Первый полный аккорд владел всей темой речи. И эта тема была оправданием политики исполнения. Министр не пытался это себе облегчить, он говорил как человек, который, исходя из чувства ответственности своей служебной воли, боролся за сознание и теперь медленно развертывал перед глазами профанов результаты добросовестного исследования, которое стояло под путеводной звездой осознанного в качестве абсолюта идеала. И, все же, логика его приведения доказательств должна была придать ему уверенность. Уверенность, которая позволила ему не испугаться привести в качестве подтверждения своего тезиса для сравнения ту историческую прокламацию, которая была в 1871 году провозглашена перед французским национальным собранием в Бордо, с которой эльзас-лотарингские депутаты прощались с Францией, и которая начиналась направленными против победившей Германии словами: «Назло всякой справедливости…»
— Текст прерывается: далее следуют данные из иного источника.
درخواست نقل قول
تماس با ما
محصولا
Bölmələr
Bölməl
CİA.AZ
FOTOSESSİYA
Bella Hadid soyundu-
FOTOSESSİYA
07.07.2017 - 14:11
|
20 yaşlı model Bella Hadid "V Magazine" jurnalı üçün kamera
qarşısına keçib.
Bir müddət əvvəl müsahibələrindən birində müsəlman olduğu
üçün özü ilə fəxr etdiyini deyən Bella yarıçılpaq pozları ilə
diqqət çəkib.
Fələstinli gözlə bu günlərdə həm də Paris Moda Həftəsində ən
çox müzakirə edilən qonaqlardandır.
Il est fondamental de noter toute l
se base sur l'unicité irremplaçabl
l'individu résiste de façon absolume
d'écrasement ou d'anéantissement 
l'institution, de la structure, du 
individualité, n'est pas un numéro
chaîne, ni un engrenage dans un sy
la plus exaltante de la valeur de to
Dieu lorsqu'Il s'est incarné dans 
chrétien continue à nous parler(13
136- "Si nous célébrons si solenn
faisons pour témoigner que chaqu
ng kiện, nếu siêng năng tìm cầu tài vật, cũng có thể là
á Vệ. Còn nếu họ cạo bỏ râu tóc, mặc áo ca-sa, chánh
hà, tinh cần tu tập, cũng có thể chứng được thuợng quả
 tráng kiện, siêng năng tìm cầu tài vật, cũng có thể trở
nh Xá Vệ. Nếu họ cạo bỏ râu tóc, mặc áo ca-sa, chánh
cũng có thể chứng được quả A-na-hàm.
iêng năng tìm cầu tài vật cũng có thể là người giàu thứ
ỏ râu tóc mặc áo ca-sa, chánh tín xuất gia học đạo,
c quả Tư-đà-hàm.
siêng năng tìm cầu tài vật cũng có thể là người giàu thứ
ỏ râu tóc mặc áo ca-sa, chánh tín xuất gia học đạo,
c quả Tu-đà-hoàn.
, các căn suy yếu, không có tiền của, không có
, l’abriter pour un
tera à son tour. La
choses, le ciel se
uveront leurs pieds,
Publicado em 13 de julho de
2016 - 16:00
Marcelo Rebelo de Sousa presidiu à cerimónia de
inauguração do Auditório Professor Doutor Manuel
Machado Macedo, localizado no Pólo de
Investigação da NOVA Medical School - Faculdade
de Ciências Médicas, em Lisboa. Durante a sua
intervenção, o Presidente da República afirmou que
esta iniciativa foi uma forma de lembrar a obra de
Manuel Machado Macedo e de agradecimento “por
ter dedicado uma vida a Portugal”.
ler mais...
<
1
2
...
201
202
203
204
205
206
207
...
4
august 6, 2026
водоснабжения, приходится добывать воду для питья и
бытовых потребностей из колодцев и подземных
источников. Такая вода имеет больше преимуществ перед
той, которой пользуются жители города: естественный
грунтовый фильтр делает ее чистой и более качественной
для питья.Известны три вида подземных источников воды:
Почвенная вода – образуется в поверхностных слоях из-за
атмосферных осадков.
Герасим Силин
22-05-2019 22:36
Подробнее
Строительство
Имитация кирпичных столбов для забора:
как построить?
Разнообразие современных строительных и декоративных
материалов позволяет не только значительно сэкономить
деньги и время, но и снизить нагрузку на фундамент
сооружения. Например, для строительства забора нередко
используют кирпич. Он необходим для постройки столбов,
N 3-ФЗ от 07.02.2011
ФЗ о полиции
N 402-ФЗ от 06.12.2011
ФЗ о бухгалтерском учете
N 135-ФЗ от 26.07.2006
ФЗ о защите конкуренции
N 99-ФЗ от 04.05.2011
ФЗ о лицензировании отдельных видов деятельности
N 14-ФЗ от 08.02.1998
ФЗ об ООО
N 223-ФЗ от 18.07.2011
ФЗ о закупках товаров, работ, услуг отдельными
Но при этом аспекте, а именно, при предпосылке, что справедливость существует, что это понятие не фикция, или не безнравственно как требование, при этом аспекте, конечно, все, что говорил министр, было логично и последовательно. Этот мужчина казался наполненным моральным обликом, который не был новым, новым только как господствующий мотив в сердце государственного деятеля, и этот мотив, в приложении к немецкой политике, наверняка придавал ей вдруг то, в чем она так долго нуждалась: полноту и направление, и смысл. Так как справедливость, рассмотренная как абсолютная ценность, требует абсолютного равенства всех порядков. Чтобы мы, побежденные, обвиненные и подозреваемые, были допущены к этому равенству, мы требуем доверия. Этого доверия мы должны добиться, должны его исполнить. Через это исполнение раскроется наша добрая воля и величина нашей силы. В зависимости от величины этой силы справедливость тогда предоставит нам свободу. Здесь не пропущена ни одна черточка. Здесь краешек немецкой миссии снова возвышается над землей. Здесь снова соединяется разорванная связь, германство включается в систему священных принципов цивилизованного мира, в демократию, через жертву, искупление и веру снова давая ему достоинство.